**TEXT SHOWN:**
--------------------
Every released version has a comprehensive entry on the
[GitHub Releases page](https://github.com/danielchen26/local-mgrep/releases)
covering architecture changes, benchmark deltas, and compatibility notes.
Each release is also published to PyPI.

## Development

```bash
git clone https://github.com/danielchen26/local-mgrep.git
cd local-mgrep
python3 -m venv .venv
source .venv/bin/activate
pip install -e ".[rerank]"

.venv/bin/pytest -q tests/
.venv/bin/python benchmarks/agent_context_benchmark.py --top-k 10 --summary-only
```

To reproduce a warp benchmark row, follow the indexing/run instructions
in [`docs/parity-benchmarks.md`](docs/parity-benchmarks.md).

## License

MIT — see [`LICENSE`](LICENSE).
--------------------
**WORK REQUEST A:**
List every shell command in the bash code block of the local-mgrep README.
**WORK REQUEST B:**
Write what comes next in the local-mgrep README, picking up after its final line.
The entries below come from a separate source and have no connection to the local-mgrep README.

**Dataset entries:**
--------------------
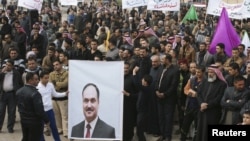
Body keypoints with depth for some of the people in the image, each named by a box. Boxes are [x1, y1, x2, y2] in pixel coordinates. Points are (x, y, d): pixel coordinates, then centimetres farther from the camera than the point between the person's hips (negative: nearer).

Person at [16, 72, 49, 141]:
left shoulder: (19, 91, 1)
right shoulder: (35, 93, -26)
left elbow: (19, 106, 11)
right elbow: (39, 110, -24)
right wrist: (46, 120, -12)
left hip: (23, 120, 8)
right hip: (35, 122, -8)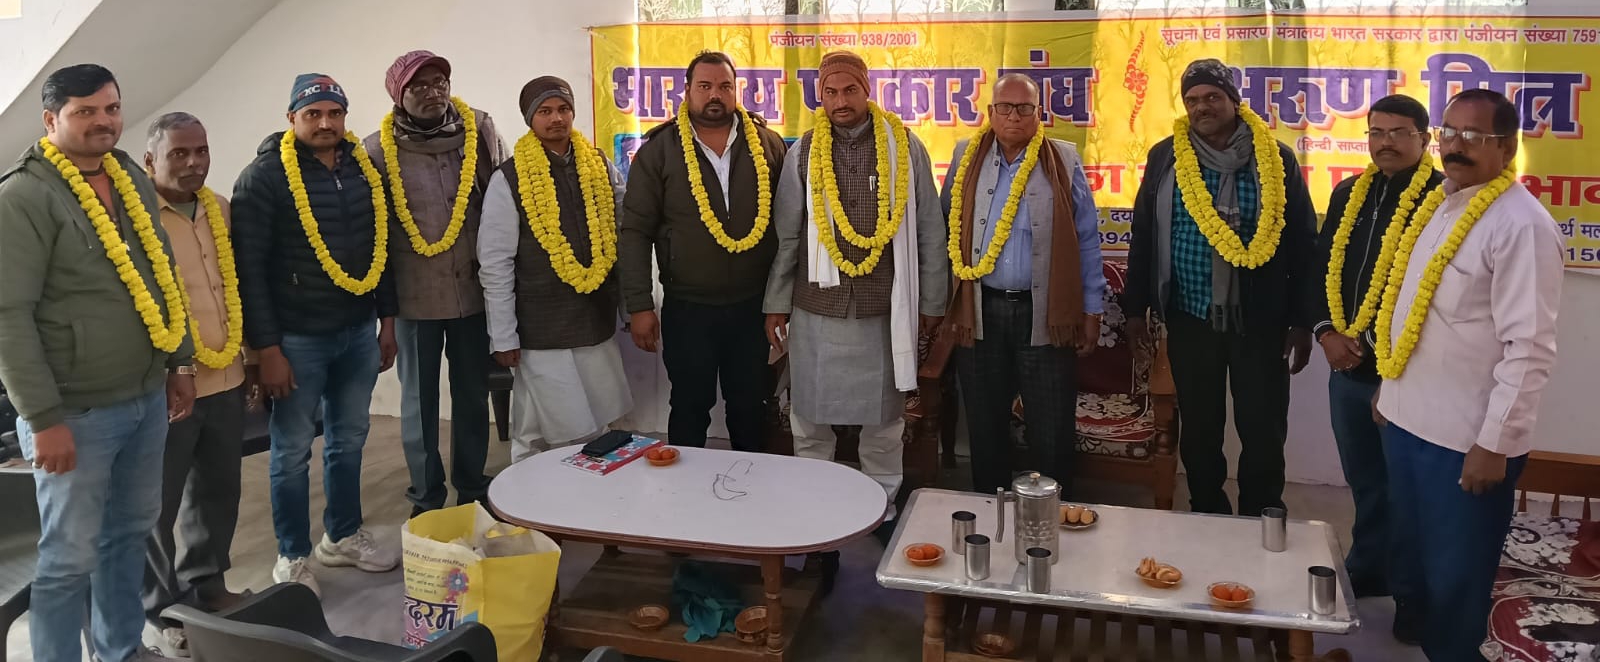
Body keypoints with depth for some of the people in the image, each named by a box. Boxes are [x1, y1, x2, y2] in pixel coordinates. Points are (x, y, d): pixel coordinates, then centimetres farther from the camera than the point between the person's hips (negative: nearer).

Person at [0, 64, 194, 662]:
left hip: (147, 398, 7)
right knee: (71, 557, 3)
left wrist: (180, 363, 18)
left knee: (131, 531, 19)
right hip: (77, 413, -7)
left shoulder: (133, 180, 9)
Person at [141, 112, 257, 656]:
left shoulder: (219, 209, 10)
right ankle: (160, 611, 22)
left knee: (219, 490, 18)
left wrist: (251, 357, 19)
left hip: (225, 380, 7)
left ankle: (206, 586, 35)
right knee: (159, 504, 7)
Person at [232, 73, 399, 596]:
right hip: (297, 338, -5)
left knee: (349, 439, 16)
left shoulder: (363, 170, 6)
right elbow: (249, 266, -13)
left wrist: (387, 319, 12)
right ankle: (292, 557, 19)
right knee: (293, 449, 5)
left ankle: (343, 536, 33)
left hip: (358, 332, 6)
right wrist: (266, 347, -15)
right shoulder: (265, 176, -11)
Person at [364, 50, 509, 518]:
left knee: (473, 394, 15)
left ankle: (473, 488, 32)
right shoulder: (379, 150, -7)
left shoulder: (479, 131, -2)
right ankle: (426, 498, 26)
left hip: (474, 290, 2)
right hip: (416, 297, -2)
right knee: (420, 399, 11)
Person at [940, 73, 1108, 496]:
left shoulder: (1064, 162, 2)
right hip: (980, 312, 2)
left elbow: (1086, 240, 3)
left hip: (1045, 314, -1)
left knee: (1053, 432, 4)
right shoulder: (967, 158, 6)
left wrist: (1092, 310, 1)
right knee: (985, 426, 13)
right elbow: (947, 232, 7)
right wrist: (946, 304, 3)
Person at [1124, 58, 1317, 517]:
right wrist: (1135, 306, 5)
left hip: (1260, 320, -1)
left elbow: (1302, 243, 1)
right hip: (1190, 318, 1)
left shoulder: (1277, 159, -1)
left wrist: (1301, 321, -2)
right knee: (1199, 430, 11)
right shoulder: (1165, 157, 3)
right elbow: (1143, 236, 7)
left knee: (1264, 432, 4)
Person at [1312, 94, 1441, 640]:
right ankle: (1367, 571, 37)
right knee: (1365, 483, 20)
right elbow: (1322, 265, 14)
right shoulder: (1348, 195, 10)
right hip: (1349, 369, 6)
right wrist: (1326, 332, 0)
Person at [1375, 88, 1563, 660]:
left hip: (1467, 437, -8)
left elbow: (1529, 348, -20)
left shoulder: (1521, 224, -17)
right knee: (1412, 556, 22)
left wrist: (1495, 444, -19)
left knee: (1455, 575, 8)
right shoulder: (1436, 204, 9)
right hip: (1408, 417, 8)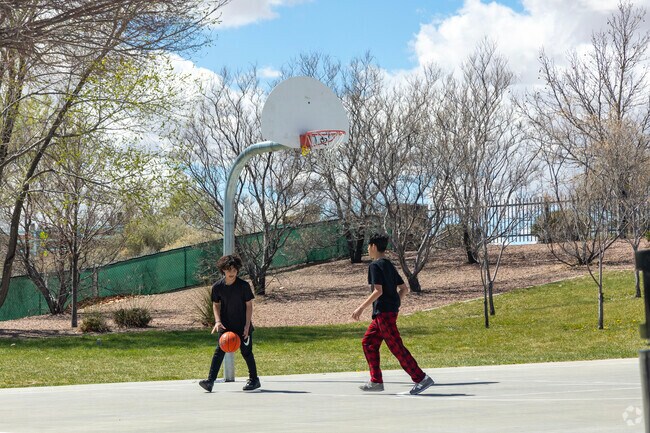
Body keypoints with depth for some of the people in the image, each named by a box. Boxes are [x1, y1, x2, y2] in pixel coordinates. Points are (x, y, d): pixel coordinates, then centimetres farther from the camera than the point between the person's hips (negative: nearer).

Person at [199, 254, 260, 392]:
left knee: (246, 352, 6)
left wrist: (247, 325, -12)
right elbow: (216, 304, 7)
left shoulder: (244, 285, -12)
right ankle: (210, 381, -13)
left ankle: (254, 380, 23)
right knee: (219, 351, -9)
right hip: (225, 325, 2)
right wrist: (218, 321, -8)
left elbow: (249, 305, -7)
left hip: (242, 325, -2)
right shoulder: (217, 286, -5)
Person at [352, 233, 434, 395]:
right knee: (368, 342, 14)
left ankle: (421, 378, -10)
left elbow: (378, 291, -20)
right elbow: (404, 289, 17)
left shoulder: (375, 265, -10)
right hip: (390, 311, 10)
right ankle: (376, 381, 13)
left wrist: (361, 308, -16)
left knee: (396, 346, -8)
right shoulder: (389, 265, 17)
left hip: (384, 312, -10)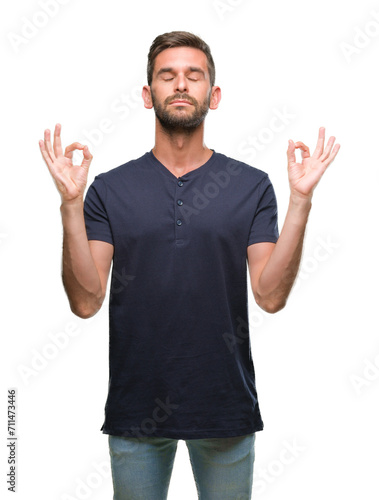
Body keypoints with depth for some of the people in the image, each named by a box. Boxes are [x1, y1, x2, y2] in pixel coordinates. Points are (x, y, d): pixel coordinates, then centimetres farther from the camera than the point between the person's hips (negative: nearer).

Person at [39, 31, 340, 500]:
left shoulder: (251, 185, 0)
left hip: (226, 406, 0)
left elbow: (270, 295, -8)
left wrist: (300, 201, -16)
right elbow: (86, 301, -7)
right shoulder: (110, 188, 0)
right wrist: (70, 204, -17)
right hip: (135, 406, 0)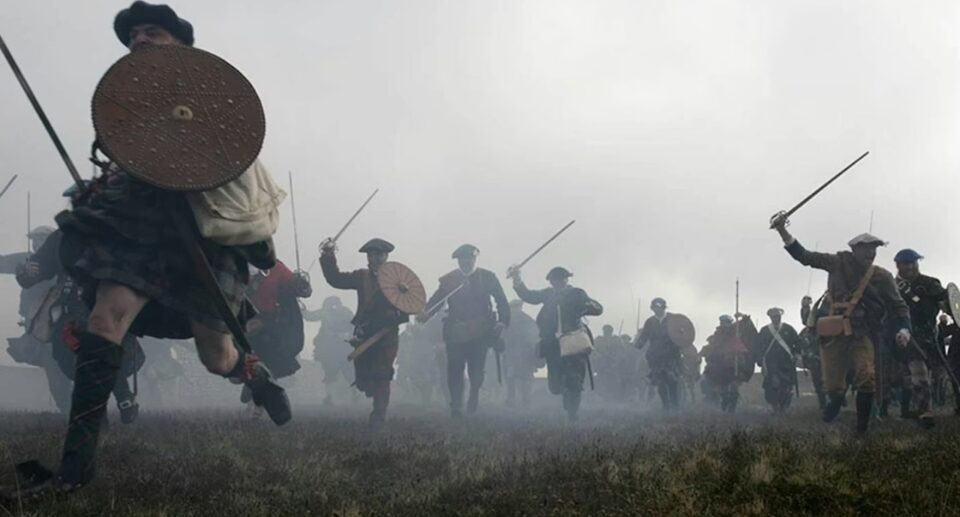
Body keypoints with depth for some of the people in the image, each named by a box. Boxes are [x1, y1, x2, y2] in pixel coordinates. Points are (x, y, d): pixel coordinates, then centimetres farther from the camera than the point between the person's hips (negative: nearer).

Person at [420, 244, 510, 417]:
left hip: (480, 332, -1)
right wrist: (425, 313, -17)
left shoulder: (488, 277, 4)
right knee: (455, 369, 0)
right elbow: (436, 300, 2)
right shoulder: (448, 280, 6)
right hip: (455, 332, 1)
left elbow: (501, 301, 2)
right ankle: (456, 406, 6)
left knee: (477, 369, -1)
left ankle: (474, 397, 22)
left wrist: (503, 322, -13)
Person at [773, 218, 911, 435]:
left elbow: (898, 306, 5)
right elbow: (804, 256, 5)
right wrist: (782, 231, -4)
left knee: (867, 376, -23)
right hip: (834, 333, 1)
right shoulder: (840, 263, 3)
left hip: (862, 334, -1)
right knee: (833, 386, 2)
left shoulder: (882, 277, 1)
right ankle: (835, 402, 41)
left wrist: (903, 330, -14)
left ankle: (863, 428, -7)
--------------------
**ANSWER A:**
git clone https://github.com/danielchen26/local-mgrep.git
cd local-mgrep
python3 -m venv .venv
source .venv/bin/activate
pip install -e ".[rerank]"
.venv/bin/pytest -q tests/
.venv/bin/python benchmarks/agent_context_benchmark.py --top-k 10 --summary-only

**ANSWER B:**
## Acknowledgments

- [Ollama](https://ollama.com/) for the local embedding and generation runtime.
- [tree-sitter](https://tree-sitter.github.io/tree-sitter/) for syntax-aware parsing.
- [ripgrep](https://github.com/BurntSushi/ripgrep) for the lexical prefilter stage.
- [Mixedbread](https://www.mixedbread.com/) for the open-source `mxbai-rerank-*-v2`
  cross-encoder family used by `--rerank`.
- Click, NumPy, and SQLite for the core runtime dependencies.